Auch innerbetriebliche Faktoren wie Teamarbeit, Abstimmungsprozesse oder Kundenkontakt sind bei der Entscheidung zu berücksichtigen, ob Homeoffice sinnvoll und möglich ist.
Eigenmächtiges Homeoffice? Klare Risiken!
Ein Wechsel ins Homeoffice ohne Zustimmung des Arbeitgebers kann arbeitsrechtliche Konsequenzen nach sich ziehen. Dies gilt selbst dann, wenn ein ärztliches Attest die Notwendigkeit eines solchen Wechsels bestätigt. Ein Attest verpflichtet den Arbeitgeber nicht. Unter der Voraussetzung, dass die Arbeitsbedingungen im Büro als zumutbar bewertet werden und keine offizielle Krankschreibung vorliegt, ist es dem Arbeitgeber gestattet, auf Präsenz zu bestehen. Eigenmächtiges Handeln kann zu Abmahnung oder sogar Kündigung führen.

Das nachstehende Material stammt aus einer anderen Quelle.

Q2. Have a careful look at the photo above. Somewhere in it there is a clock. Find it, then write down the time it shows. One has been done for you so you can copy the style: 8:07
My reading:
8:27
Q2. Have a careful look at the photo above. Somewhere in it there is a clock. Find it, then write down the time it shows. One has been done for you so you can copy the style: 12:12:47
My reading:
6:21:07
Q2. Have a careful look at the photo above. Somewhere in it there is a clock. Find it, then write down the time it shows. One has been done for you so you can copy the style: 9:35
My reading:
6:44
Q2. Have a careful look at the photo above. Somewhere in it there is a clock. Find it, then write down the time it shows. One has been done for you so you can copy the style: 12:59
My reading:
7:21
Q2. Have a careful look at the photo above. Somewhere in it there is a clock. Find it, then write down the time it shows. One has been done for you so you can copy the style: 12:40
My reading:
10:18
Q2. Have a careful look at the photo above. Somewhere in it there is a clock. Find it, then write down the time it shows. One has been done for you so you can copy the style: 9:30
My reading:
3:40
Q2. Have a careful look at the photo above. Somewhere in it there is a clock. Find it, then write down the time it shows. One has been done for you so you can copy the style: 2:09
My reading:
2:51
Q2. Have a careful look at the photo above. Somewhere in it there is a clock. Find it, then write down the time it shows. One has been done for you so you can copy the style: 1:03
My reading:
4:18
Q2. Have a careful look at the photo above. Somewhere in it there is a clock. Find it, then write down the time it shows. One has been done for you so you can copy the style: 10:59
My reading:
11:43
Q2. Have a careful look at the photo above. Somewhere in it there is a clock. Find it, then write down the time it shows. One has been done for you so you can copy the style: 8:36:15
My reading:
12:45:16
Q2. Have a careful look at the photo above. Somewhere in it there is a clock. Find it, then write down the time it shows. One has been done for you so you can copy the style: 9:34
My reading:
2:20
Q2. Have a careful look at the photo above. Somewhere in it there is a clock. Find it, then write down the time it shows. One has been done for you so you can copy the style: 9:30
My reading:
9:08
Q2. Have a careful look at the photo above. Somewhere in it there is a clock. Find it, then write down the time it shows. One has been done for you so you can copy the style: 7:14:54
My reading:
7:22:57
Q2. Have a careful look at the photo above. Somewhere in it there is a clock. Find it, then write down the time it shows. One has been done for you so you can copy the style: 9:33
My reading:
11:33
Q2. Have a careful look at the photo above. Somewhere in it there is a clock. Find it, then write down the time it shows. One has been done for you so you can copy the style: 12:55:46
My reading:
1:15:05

Kein Automatismus – sondern Einzelfallentscheidung
Ein ärztliches Attest, das ausschließlich die Ausübung von Tätigkeiten im Homeoffice empfiehlt, kann nicht als Krankschreibung angesehen werden und begründet keinen Anspruch auf eine Arbeitsstelle im häuslichen Umfeld. Arbeitgeber sind nicht verpflichtet, solche Empfehlungen umzusetzen, aber sie sind dazu verpflichtet, sie sorgfältig zu prüfen.
Das Ziel sollte eine ausgewogene Einzelfallentscheidung sein, die sowohl gesundheitliche Aspekte als auch betriebliche Anforderungen berücksichtigt.